Foi justamente o que ocorreu quando Jaime abriu uma borracharia em Guarulhos em um posto de gasolina às margens da Dutra. Foram cerca de 50 anos à frente daquele negócio e 61 ao lado de Maria. A parceria dos dois foi além das filhas Maria Vilma e Ana Marcia, organizada e boa administradora, Maria chegou até a salvar as finanças da borracharia em determinado momento.
Se não tinha muito jeito com a parte burocrática do negócio, Jaime trabalhou como poucos, de domingo a domingo e sem férias. A família chegou a achar que não daria conta do serviço pesado, mas essa era a sua maneira de existir. Efeito colateral dessa dedicação, foi ausente em casa naqueles tempos, mas tornou-se outro pai depois da aposentadoria. Teve a sorte de poder curtir o lar e os netos, Victor e Arthur, e de viver um processo de abertura cada vez maior com a chegada da velhice.
Antes já aprendera a tocar violão sozinho e era apaixonado pelas canções de Luiz Gonzaga. Nos seus poucos domingos de folga a família se reunia ao redor de uma pequena vitrola para ouvir os discos do Rei do Baião.
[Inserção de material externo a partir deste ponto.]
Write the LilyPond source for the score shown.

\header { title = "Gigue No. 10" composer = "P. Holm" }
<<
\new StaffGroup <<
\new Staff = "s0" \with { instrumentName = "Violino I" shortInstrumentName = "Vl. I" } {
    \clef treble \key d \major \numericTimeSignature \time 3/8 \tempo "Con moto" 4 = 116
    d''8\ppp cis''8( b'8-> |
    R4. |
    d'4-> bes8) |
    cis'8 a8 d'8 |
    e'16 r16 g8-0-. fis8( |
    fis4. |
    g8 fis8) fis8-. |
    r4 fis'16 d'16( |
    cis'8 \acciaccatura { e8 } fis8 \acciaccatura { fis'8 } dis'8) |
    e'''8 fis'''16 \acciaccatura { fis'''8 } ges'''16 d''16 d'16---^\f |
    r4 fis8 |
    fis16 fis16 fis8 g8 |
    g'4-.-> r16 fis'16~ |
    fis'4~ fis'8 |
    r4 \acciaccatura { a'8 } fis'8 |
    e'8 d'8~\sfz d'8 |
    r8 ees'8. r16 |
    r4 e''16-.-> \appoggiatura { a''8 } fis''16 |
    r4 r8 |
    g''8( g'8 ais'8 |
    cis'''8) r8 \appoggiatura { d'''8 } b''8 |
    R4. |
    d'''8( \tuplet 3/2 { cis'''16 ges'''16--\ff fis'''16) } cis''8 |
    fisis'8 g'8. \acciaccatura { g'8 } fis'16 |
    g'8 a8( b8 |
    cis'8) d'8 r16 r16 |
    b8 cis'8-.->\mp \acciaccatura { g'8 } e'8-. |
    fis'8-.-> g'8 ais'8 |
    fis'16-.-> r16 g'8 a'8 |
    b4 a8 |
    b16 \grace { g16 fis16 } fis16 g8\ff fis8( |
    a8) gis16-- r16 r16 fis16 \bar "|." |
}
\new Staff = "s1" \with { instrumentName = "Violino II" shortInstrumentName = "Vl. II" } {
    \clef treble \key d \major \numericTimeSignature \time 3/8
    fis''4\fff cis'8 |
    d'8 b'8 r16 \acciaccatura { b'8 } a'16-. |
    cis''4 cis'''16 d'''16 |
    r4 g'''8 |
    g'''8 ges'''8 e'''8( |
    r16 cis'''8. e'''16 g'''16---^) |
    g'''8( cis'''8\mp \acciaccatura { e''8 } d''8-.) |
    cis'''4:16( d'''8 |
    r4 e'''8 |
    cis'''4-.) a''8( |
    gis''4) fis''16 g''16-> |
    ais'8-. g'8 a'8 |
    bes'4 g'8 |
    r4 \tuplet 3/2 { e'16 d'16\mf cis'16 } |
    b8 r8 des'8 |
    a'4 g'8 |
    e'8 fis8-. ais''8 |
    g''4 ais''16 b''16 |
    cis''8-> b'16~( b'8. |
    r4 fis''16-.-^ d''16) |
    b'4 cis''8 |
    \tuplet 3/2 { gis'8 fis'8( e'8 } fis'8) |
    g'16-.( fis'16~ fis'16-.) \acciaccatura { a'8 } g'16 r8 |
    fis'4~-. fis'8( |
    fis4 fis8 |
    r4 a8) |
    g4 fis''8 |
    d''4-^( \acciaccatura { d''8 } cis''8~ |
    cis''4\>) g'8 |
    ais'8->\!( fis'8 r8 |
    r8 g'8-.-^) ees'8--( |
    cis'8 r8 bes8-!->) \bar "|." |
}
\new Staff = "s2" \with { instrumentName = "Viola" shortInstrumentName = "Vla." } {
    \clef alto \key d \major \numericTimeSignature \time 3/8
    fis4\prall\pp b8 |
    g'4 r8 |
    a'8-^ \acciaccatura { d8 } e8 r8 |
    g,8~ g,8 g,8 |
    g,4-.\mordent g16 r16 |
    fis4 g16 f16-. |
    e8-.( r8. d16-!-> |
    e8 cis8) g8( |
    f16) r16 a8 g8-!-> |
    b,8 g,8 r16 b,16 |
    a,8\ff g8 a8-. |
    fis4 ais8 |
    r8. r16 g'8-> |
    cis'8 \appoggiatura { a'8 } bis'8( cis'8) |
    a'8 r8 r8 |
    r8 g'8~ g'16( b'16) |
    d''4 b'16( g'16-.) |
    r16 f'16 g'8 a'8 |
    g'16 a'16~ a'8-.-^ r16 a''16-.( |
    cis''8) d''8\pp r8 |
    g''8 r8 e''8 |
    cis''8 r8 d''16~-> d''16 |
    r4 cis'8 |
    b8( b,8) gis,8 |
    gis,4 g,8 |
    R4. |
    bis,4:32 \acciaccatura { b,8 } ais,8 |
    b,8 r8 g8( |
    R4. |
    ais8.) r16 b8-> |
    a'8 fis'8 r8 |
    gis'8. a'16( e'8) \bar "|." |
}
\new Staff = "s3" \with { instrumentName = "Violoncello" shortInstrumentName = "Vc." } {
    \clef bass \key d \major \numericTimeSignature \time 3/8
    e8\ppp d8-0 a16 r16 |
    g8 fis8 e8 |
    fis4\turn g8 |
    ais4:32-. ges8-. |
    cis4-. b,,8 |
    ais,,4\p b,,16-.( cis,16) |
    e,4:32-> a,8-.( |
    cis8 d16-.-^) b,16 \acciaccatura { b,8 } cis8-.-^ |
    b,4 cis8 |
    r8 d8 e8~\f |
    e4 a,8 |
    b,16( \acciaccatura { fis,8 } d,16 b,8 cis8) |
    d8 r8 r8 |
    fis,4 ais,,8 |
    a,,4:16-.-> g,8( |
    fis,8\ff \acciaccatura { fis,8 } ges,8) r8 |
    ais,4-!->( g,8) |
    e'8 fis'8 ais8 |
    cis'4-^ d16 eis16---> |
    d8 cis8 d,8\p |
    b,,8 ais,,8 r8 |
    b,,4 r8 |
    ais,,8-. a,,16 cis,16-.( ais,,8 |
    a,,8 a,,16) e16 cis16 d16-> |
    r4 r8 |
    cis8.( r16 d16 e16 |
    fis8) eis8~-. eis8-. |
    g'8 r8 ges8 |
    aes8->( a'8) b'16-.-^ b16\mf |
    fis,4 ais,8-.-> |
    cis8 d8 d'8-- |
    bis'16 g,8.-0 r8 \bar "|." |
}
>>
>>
O futebol era outra paixão, especialmente o Santos. Mas gostava de falar curiosidades sobre os jogadores, sabia até onde nasceram. E lia o jornal da primeira até a última linha todos os dias, a assinatura fora um presente do genro Ismael, para ele o filho que não teve. Apesar do pouco estudo adorava escrever bilhetinhos para as pessoas, e recentemente a família encontrou algumas dessas notinhas endereçadas aos netos, seu xodó.
Jaime partiu por complicações da demência e de um AVC, mas antes da despedida soube encontrar o amor. E ser feliz.